Algemene beschrijving
Hemoglobinesaturatie staat voor de hoeveelheid HbO2(oxyhemoglobine): hemoglobine (Hb) gebonden met zuurstof. Met
andere woorden, het geeft de saturatie van HbO2in het bloed aan. Het is een cruciale fysiologische parameter voor het
ademhalingssysteem. Veel aandoeningen aan de luchtwegen kunnen leiden tot een afname van de SpO2-saturatie.
Bovendien kunnen factoren als storingen als gevolg van een automatische, natuurlijke aanpassing door anesthesie,
neveneffecten van grote operaties en verwondingen ontstaan bij lichamelijk onderzoek ook problemen opleveren in een
wisselende SpO2-saturatie, die dan weer kan bijdragen aan klachten als flauwte, overgeven, algehele malaise enz. Het
uitblijven van de juiste medische hulp kan in zulke gevallen levensgevaarlijk zijn. Het is heel aannemelijk dat doktoren voor
het achterhalen van de bron van de problemen het SpO2-saturatieniveau van een patiënt als referentie nemen om de pijn van
de patiënt op een effectieve manier te verlichten en zo spoedig mogelijk een geschikt behandelplan toe te kunnen passen.
De vingertop puls-oxymeter heeft een laag stroomverbruik, is klein van afmeting, eenvoudig te gebruiken en gemakkelijk mee
te nemen. Zolang u uw vinger in het apparaat houdt, geeft het beeldscherm de met een lichtgevoelige sensor gemeten
waarde weer. Uit klinisch onderzoek blijkt dat de puls-oxymeter bijzonder nauwkeurig is en de SpO2-waarden accuraat en
stabiel kan herhalen.
Meetprincipe
De vingertop puls-oxymeter bevat een dubbele lichtbron en een foto-elektrische sensor. Bot, weefsel, pigment en bloedvaten
absorberen standaard een constante hoeveelheid licht. Het arteriële bed pulseert en absorbeert gewoonlijk variabele
hoeveelheden licht tijdens systole en diastole, waarbij het bloedvolume toeneemt en afneemt. De verhouding van
geabsorbeerd licht tijdens systole en diastole wordt omgezet in een zuurstofsaturatiewaarde. Deze waarde wordt aangeduid
met SpO2.
De oxymeter meet hemoglobine- en oxyhemoglobinewaarden met bundels rood en nabij-infrarood licht en maakt een
waardevergelijking door toepassing van de wet van Lamnert Beer. In feite is de berekeningstechniek een combinatie van de
SpO2-detectiemethode met een foto-elektrische sensor en de polsslagmeter, zoals de procesbeschrijving hieronder laat zien.

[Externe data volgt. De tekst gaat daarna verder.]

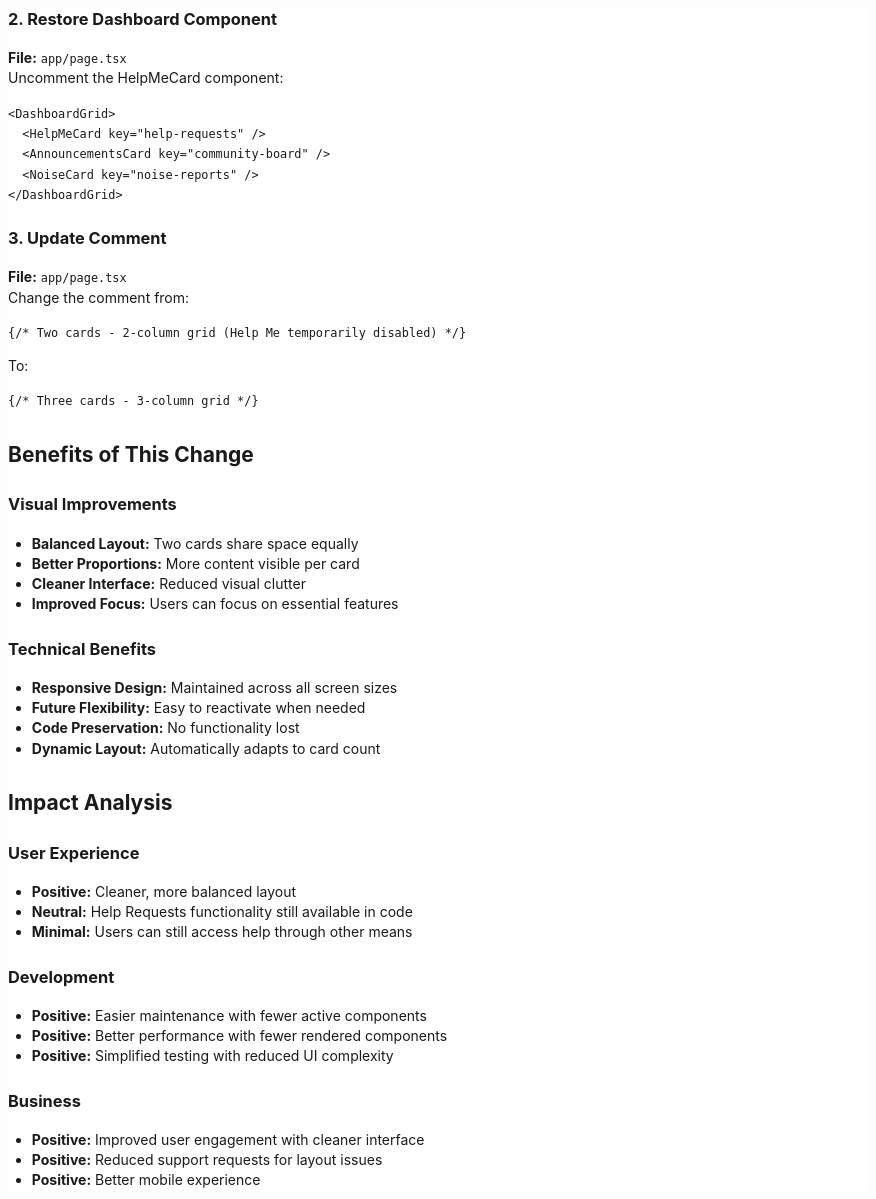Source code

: ### 2. Restore Dashboard Component
**File:** `app/page.tsx`  
Uncomment the HelpMeCard component:

```tsx
<DashboardGrid>
  <HelpMeCard key="help-requests" />
  <AnnouncementsCard key="community-board" />
  <NoiseCard key="noise-reports" />
</DashboardGrid>
```

### 3. Update Comment
**File:** `app/page.tsx`  
Change the comment from:
```tsx
{/* Two cards - 2-column grid (Help Me temporarily disabled) */}
```
To:
```tsx
{/* Three cards - 3-column grid */}
```

## Benefits of This Change

### Visual Improvements
- **Balanced Layout:** Two cards share space equally
- **Better Proportions:** More content visible per card
- **Cleaner Interface:** Reduced visual clutter
- **Improved Focus:** Users can focus on essential features

### Technical Benefits
- **Responsive Design:** Maintained across all screen sizes
- **Future Flexibility:** Easy to reactivate when needed
- **Code Preservation:** No functionality lost
- **Dynamic Layout:** Automatically adapts to card count

## Impact Analysis

### User Experience
- **Positive:** Cleaner, more balanced layout
- **Neutral:** Help Requests functionality still available in code
- **Minimal:** Users can still access help through other means

### Development
- **Positive:** Easier maintenance with fewer active components
- **Positive:** Better performance with fewer rendered components
- **Positive:** Simplified testing with reduced UI complexity

### Business
- **Positive:** Improved user engagement with cleaner interface
- **Positive:** Reduced support requests for layout issues
- **Positive:** Better mobile experience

Ten eerste wordt de vingertop met licht met een frequentie van 660 cm en met nabij-infrarood licht met een frequentie van
940 cm beschenen om de analoge data te verkrijgen.
Daarna verwerkt de microprocessor de gegevens en zijn ze in het led-scherm uit te lezen.
Diagram van het werkingsprincipe
1. Rood en infrarood licht uitstralende lichtbron.
2. Rood en infrarood lichtgevoelige sensor.
Technische specificaties
1. Weergavemodus: LED
Meetbereik voor SpO2: 70–99%.
Meetbereik voor Polsslag (PR): 30–235 slagen/min (BPM).
Polsslagweergavemodus: staafgrafiek.
Lage batterijspanningsindicator:
2. Batterijen: twee 1,5 V AAA-alkaline batterijen.
3. Stroomverbruik: minder dan 40 mA.
4. Resolutie: ±1% voor SpO2en ±1 slagen/min voor Polsslag.
5. Meetnauwkeurigheid:
SpO2: 80%–99%, ±2%; 70%–80%, ±3%; ≤69%, niet bepaald.
Polsslag: 30–235 slagen/min, ±2% of 2 slagen/min.
6.Gevoeligheidstest: bij lage perfusie en een amplitude van de polsslag van 6%, gemeten met BIO-TEK INDEX tester, is de
mate van gevoeligheid bewezen voldoende.
7.Weerstandscapaciteit voor omgevingslicht: apparaat werkt normaal als het wordt blootgesteld aan gemengde ruis
geproduceerd door BIO-TEK INDEX puls-oxymetertester.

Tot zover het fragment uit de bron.